### Data records
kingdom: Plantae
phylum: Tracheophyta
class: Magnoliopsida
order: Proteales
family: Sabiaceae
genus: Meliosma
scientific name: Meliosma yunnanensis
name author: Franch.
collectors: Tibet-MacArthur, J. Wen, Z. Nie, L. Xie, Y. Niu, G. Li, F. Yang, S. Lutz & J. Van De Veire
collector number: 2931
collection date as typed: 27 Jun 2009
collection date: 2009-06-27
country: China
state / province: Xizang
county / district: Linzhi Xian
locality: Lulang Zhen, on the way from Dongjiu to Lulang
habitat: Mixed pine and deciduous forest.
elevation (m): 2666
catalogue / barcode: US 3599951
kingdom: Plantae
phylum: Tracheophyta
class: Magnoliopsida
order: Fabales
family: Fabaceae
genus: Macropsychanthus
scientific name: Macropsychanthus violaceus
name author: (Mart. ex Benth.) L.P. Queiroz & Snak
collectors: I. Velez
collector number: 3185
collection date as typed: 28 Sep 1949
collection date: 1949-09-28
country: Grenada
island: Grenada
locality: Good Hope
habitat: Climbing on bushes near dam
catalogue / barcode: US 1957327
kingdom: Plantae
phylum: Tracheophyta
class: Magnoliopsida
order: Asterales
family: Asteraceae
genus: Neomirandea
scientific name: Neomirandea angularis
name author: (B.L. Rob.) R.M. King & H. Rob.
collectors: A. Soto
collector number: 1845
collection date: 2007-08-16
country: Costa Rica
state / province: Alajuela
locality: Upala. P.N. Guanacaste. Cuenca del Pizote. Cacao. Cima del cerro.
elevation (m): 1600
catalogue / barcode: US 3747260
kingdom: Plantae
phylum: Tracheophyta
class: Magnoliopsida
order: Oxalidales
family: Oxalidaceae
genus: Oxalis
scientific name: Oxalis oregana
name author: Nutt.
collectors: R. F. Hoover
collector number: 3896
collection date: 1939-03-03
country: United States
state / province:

### The exercise
Please extract every line of the data above and reproduce each one word for word, in the same order.

### Response
kingdom: Plantae
phylum: Tracheophyta
class: Magnoliopsida
order: Proteales
family: Sabiaceae
genus: Meliosma
scientific name: Meliosma yunnanensis
name author: Franch.
collectors: Tibet-MacArthur, J. Wen, Z. Nie, L. Xie, Y. Niu, G. Li, F. Yang, S. Lutz & J. Van De Veire
collector number: 2931
collection date as typed: 27 Jun 2009
collection date: 2009-06-27
country: China
state / province: Xizang
county / district: Linzhi Xian
locality: Lulang Zhen, on the way from Dongjiu to Lulang
habitat: Mixed pine and deciduous forest.
elevation (m): 2666
catalogue / barcode: US 3599951
kingdom: Plantae
phylum: Tracheophyta
class: Magnoliopsida
order: Fabales
family: Fabaceae
genus: Macropsychanthus
scientific name: Macropsychanthus violaceus
name author: (Mart. ex Benth.) L.P. Queiroz & Snak
collectors: I. Velez
collector number: 3185
collection date as typed: 28 Sep 1949
collection date: 1949-09-28
country: Grenada
island: Grenada
locality: Good Hope
habitat: Climbing on bushes near dam
catalogue / barcode: US 1957327
kingdom: Plantae
phylum: Tracheophyta
class: Magnoliopsida
order: Asterales
family: Asteraceae
genus: Neomirandea
scientific name: Neomirandea angularis
name author: (B.L. Rob.) R.M. King & H. Rob.
collectors: A. Soto
collector number: 1845
collection date: 2007-08-16
country: Costa Rica
state / province: Alajuela
locality: Upala. P.N. Guanacaste. Cuenca del Pizote. Cacao. Cima del cerro.
elevation (m): 1600
catalogue / barcode: US 3747260
kingdom: Plantae
phylum: Tracheophyta
class: Magnoliopsida
order: Oxalidales
family: Oxalidaceae
genus: Oxalis
scientific name: Oxalis oregana
name author: Nutt.
collectors: R. F. Hoover
collector number: 3896
collection date: 1939-03-03
country: United States
state / province:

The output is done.